# [What to work on]
Can you render the data from the line containing "## 🎯 Conclusion" up to and including the line containing "real market conditions." as a Markdown table with the columns Row and Line, numbering each line and leaving out blank lines?

# [Images paired with their source code]

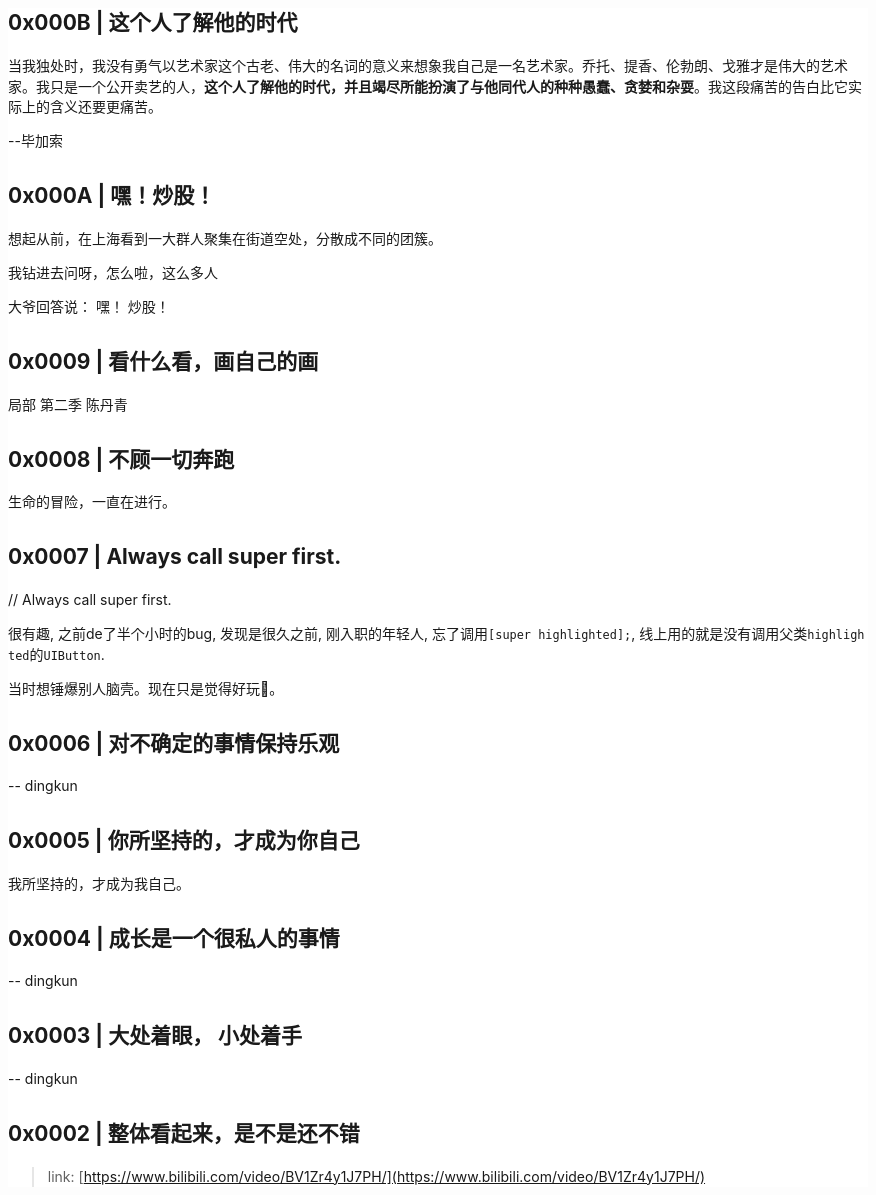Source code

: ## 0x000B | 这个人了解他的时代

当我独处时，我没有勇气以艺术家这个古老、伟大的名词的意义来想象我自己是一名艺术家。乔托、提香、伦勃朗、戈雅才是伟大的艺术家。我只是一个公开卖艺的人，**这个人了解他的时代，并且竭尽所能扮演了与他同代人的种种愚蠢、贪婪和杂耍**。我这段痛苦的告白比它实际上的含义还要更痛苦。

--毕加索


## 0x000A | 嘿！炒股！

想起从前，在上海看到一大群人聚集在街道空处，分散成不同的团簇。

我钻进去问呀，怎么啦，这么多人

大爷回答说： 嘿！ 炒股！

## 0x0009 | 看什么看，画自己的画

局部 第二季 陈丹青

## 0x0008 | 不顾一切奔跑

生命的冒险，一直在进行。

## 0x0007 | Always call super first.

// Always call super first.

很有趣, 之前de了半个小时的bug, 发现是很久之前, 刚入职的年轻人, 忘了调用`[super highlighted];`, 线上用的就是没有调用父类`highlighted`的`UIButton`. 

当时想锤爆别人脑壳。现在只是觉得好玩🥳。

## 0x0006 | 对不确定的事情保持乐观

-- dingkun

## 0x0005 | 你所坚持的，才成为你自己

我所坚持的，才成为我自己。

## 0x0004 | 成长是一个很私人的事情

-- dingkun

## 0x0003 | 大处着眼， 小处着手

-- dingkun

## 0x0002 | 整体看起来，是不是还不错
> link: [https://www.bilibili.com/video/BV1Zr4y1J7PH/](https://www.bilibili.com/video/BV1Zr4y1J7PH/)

==

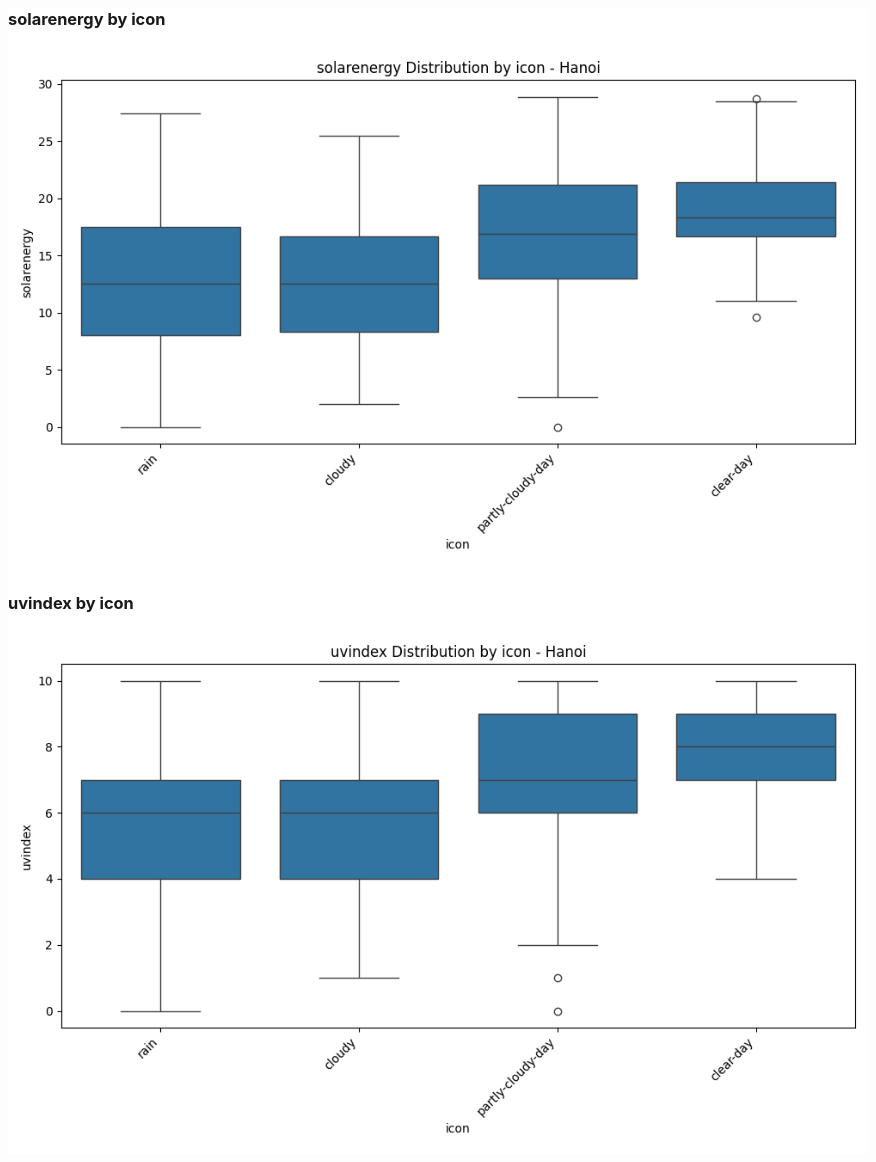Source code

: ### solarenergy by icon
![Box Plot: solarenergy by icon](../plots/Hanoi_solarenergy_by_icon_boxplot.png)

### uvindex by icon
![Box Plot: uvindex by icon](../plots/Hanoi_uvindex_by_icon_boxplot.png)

==

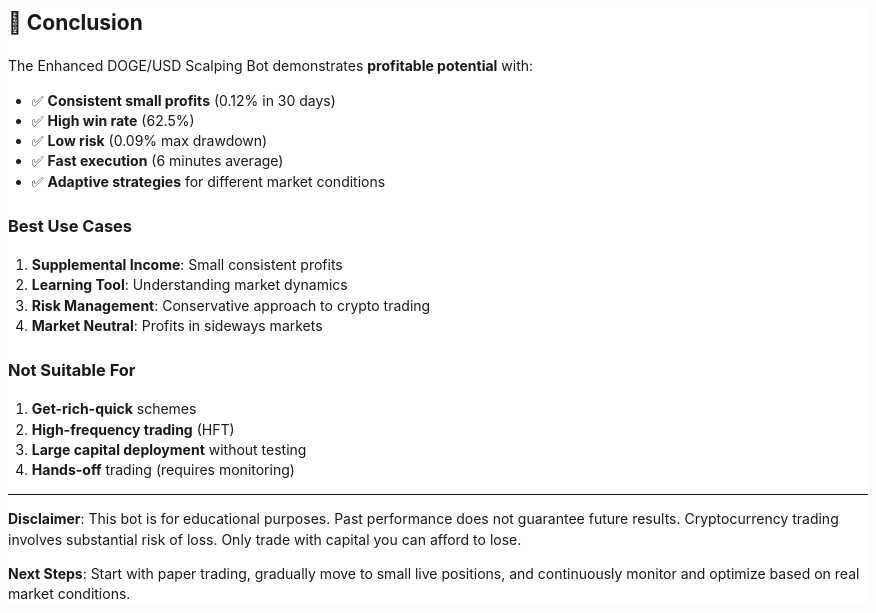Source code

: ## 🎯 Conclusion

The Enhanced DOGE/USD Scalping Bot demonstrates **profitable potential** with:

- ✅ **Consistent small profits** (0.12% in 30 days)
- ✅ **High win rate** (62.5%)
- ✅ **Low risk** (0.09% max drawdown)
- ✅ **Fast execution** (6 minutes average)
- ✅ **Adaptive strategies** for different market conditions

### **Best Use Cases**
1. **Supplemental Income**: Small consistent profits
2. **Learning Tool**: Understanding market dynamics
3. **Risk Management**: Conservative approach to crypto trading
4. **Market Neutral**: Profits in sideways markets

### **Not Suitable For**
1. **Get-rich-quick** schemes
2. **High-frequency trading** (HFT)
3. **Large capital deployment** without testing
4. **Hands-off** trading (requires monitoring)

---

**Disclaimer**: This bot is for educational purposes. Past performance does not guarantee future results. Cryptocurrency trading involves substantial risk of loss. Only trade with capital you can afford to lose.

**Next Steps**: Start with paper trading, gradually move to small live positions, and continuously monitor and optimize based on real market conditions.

# [Solution for this task]
| Row | Line |
|---|---|
| 1 | : ## 🎯 Conclusion |
| 2 | The Enhanced DOGE/USD Scalping Bot demonstrates **profitable potential** with: |
| 3 | - ✅ **Consistent small profits** (0.12% in 30 days) |
| 4 | - ✅ **High win rate** (62.5%) |
| 5 | - ✅ **Low risk** (0.09% max drawdown) |
| 6 | - ✅ **Fast execution** (6 minutes average) |
| 7 | - ✅ **Adaptive strategies** for different market conditions |
| 8 | ### **Best Use Cases** |
| 9 | 1. **Supplemental Income**: Small consistent profits |
| 10 | 2. **Learning Tool**: Understanding market dynamics |
| 11 | 3. **Risk Management**: Conservative approach to crypto trading |
| 12 | 4. **Market Neutral**: Profits in sideways markets |
| 13 | ### **Not Suitable For** |
| 14 | 1. **Get-rich-quick** schemes |
| 15 | 2. **High-frequency trading** (HFT) |
| 16 | 3. **Large capital deployment** without testing |
| 17 | 4. **Hands-off** trading (requires monitoring) |
| 18 | --- |
| 19 | **Disclaimer**: This bot is for educational purposes. Past performance does not guarantee future results. Cryptocurrency trading involves substantial risk of loss. Only trade with capital you can afford to lose. |
| 20 | **Next Steps**: Start with paper trading, gradually move to small live positions, and continuously monitor and optimize based on real market conditions. |